Al menos dos millones de personas en Somalia enfrentan niveles críticos de hambre debido a una intensa sequía que sigue afectando gravemente al país, según advirtió la Oficina de la ONU para la Coordinación de Asuntos Humanitarios (OCHA). La situación se ha visto agravada por el encarecimiento del combustible y los alimentos, asociado a tensiones en Oriente Medio.
El informe señala que los afectados se encuentran en la fase 4 de la Clasificación Integrada de las Fases de la Seguridad Alimentaria (CIF), lo que refleja un escenario de emergencia que requiere asistencia humanitaria inmediata.
Asimismo, más de 1,8 millones de niños menores de cinco años sufren desnutrición aguda, considerada una de las consecuencias más preocupantes de la prolongada sequía.
La OCHA indicó que la falta de lluvias ha provocado grandes pérdidas de ganado, una marcada escasez de agua y alimentos, además de desplazamientos internos. Esta situación ha elevado considerablemente la demanda de ayuda humanitaria en todo el país.
Aunque se prevén precipitaciones en los próximos días que podrían ofrecer cierto alivio al recargar fuentes de agua y mejorar los pastizales, el organismo advirtió que no serán suficientes para revertir los efectos acumulados de la sequía en el corto plazo.
El entorno internacional también ha incidido negativamente. El aumento del precio del combustible —de 0,60 a 1,50 dólares por litro— ha incrementado los costos de transporte y de los productos básicos, dificultando aún más el acceso a alimentos.

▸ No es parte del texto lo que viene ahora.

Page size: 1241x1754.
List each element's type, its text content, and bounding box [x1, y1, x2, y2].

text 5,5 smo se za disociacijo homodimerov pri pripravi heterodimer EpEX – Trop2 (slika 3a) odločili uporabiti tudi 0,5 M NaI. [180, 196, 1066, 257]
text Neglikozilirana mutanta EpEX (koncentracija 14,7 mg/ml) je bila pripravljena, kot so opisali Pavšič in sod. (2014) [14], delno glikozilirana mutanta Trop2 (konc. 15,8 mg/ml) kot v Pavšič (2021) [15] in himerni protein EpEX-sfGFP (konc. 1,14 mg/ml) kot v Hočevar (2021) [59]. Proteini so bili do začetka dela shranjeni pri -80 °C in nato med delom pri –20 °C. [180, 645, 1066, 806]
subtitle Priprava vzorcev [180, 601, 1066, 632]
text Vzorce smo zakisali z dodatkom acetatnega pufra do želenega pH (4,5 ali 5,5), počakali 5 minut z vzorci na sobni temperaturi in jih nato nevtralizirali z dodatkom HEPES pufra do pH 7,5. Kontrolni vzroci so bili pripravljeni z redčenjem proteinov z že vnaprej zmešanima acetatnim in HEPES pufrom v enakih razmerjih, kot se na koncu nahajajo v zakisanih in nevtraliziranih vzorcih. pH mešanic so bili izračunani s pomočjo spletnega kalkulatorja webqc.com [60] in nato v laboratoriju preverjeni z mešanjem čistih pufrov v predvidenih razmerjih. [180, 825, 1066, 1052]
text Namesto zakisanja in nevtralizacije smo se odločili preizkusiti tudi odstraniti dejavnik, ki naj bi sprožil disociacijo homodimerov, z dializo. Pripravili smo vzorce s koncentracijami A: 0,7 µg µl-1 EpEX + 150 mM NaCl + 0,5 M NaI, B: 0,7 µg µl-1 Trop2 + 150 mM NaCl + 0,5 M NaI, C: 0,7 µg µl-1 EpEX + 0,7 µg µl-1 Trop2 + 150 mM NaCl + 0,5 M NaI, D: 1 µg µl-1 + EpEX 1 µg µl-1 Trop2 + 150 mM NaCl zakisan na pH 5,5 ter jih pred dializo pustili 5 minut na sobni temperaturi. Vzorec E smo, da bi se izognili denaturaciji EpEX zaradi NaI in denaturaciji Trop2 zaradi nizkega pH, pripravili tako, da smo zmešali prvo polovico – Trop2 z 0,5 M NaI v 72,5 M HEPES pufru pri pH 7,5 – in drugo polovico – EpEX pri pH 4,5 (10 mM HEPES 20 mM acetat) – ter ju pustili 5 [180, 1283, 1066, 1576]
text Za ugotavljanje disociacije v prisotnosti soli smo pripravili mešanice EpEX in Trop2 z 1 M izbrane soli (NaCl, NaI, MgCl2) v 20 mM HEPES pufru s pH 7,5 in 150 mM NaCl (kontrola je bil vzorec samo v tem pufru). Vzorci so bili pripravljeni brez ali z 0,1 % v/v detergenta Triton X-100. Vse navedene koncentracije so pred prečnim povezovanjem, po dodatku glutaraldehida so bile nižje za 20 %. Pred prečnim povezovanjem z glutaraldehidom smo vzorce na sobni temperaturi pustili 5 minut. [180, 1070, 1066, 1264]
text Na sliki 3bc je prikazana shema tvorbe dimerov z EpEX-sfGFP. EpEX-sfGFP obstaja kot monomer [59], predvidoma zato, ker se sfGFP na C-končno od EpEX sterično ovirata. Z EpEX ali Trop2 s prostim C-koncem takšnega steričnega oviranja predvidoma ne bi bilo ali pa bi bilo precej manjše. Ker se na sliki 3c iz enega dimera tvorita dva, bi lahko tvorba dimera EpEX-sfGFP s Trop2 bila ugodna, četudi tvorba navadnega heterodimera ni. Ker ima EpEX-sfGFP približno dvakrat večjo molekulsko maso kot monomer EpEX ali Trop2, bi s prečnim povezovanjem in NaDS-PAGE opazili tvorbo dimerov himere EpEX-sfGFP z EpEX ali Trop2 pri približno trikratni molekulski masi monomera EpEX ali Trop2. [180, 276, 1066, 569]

A pesar de la magnitud de la crisis, la asistencia humanitaria continúa siendo limitada. En los 21 distritos priorizados dentro del plan de respuesta para 2026, la cobertura no supera el 25 %, lo que evidencia una importante brecha en servicios esenciales.
A esta situación se suma la inestabilidad estructural que afecta a Somalia desde 1991, tras la caída de su gobierno central, lo que sigue dificultando las labores de asistencia y recuperación en el país.